# Blurry or fuzzy white ink



## Sunro (Apr 19, 2008)

Hello all ...

We are having a rather odd problem with our Blazer Pro. When printing white ink, the images or lettering at the start of the head travel (closest to the capping station) is always less dense and is blurry or fuzzy-edged, but on the far end of head travel the ink is stronger and clearly focused. This problem has been slowly getting worse in the past couple of weeks.

We've checked print head height at both ends of the head travel and it's consistent (about 3 millimeters). CMYK inks do not seem to exhibit this problem, only the white. We've done a power clean to ensure the white channels are clear, and the nozzle check looks ok (although not quite perfect).

Does anyone have suggestions as to what might be happening? This is becoming a print quality issue for us.

Thanks for any insights you may have!


----------



## zhenjie (Aug 27, 2006)

Is the ribbon cable clean?


----------



## LogoDaddy (Sep 26, 2007)

Are you sure that you are pre-treating evenly from top to bottom, and heat pressing properly? Sounds funny, but I bet it isnt a machine issue...but a pretreatment one!


----------



## Sunro (Apr 19, 2008)

Thanks for the hints! We did examine the pretreatment and it seems fine. The 'fuzziness' looks more like the ink nozzles are firing at the wrong time. I'm willing to bet it's not just white ink that's fuzzy but because we use so much of it, it masks possible errors in the CMYK inks as well.

After searching this forum last evening (which I should have done more thoroughly earlier), I discovered a suggestion that perhaps the encoder strip is dirty at the capping station end of head travel. The printer is developing a slight coating of ink mist around the inside despite the exhaust fans, so it's possible we need to more thoroughly clean the strip, perhaps more than once per day. That ink mist gets everywhere, and we've been keeping the printer very busy these days.

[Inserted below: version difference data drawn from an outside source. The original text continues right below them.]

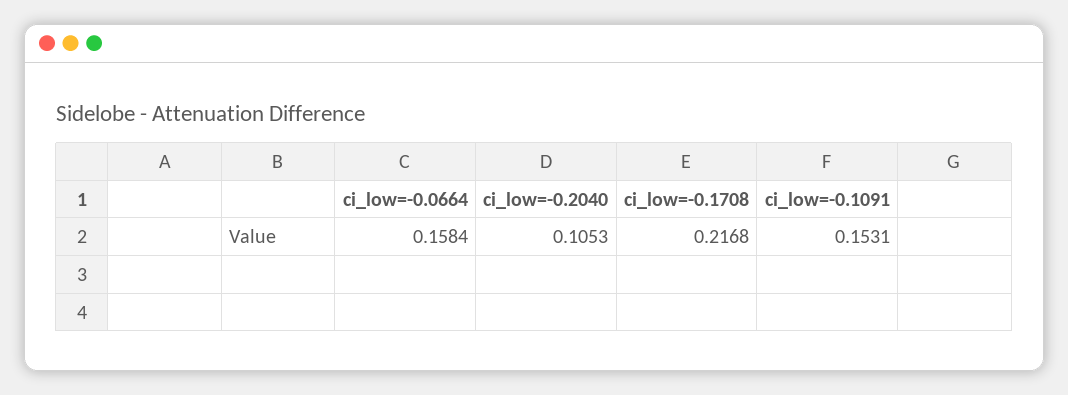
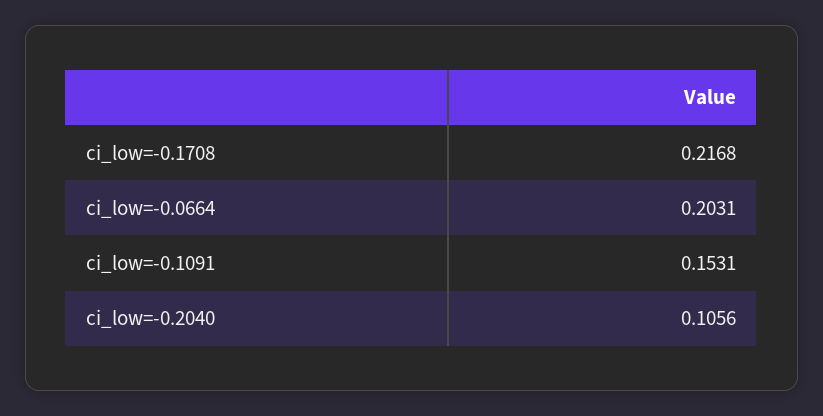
  {
-   "ci_low=-0.0664": 0.1584,
+   "ci_low=-0.0664": 0.2031,
-   "ci_low=-0.2040": 0.1053,
+   "ci_low=-0.2040": 0.1056,
    "ci_low=-0.1708": 0.2168,
    "ci_low=-0.1091": 0.1531
  }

I've asked the US Screen folks if it's possible to also safely clean the encoder sensor, since it's a good bet that some of the stray mist has gotten into it.

We'll be printing again later today and should find out if this is the problem.


----------



## zhenjie (Aug 27, 2006)

Whoops, sorry thats what I meant before, the encoder strip. get some alchohol wipes and gently wipe away the ink deposits, very easy to do and ifyou dont wipe hard its very safe as well.

Worse comes to worse you just replace the encoder strip. Cheapest part about the DTG machine, should be less then $20


----------



## Sunro (Apr 19, 2008)

*Re: Blurry or fuzzy white ink (solved)*

It was indeed a dirty encoder strip, and it makes sense that the capping station end would be worse than the opposite end, since more printing (and spitting in the spit cup) takes place there, especially when you use Printer Jockey each morning to keep the white ink flowing.

A thorough cleaning of the strip with several alcohol pads seems to have made a big difference. A helpful hint about cleaning the sensor itself came from US Screen ... carefully "floss" thru it with an alcohol pad to clean the sensor windows.

The cause? .... I discovered that one of the exhaust fan connectors was intermittent, and two of the three fans were not running. This caused an abnormally high amount of ink mist to collect inside the printer case. That's fixed.

Problem solved.


----------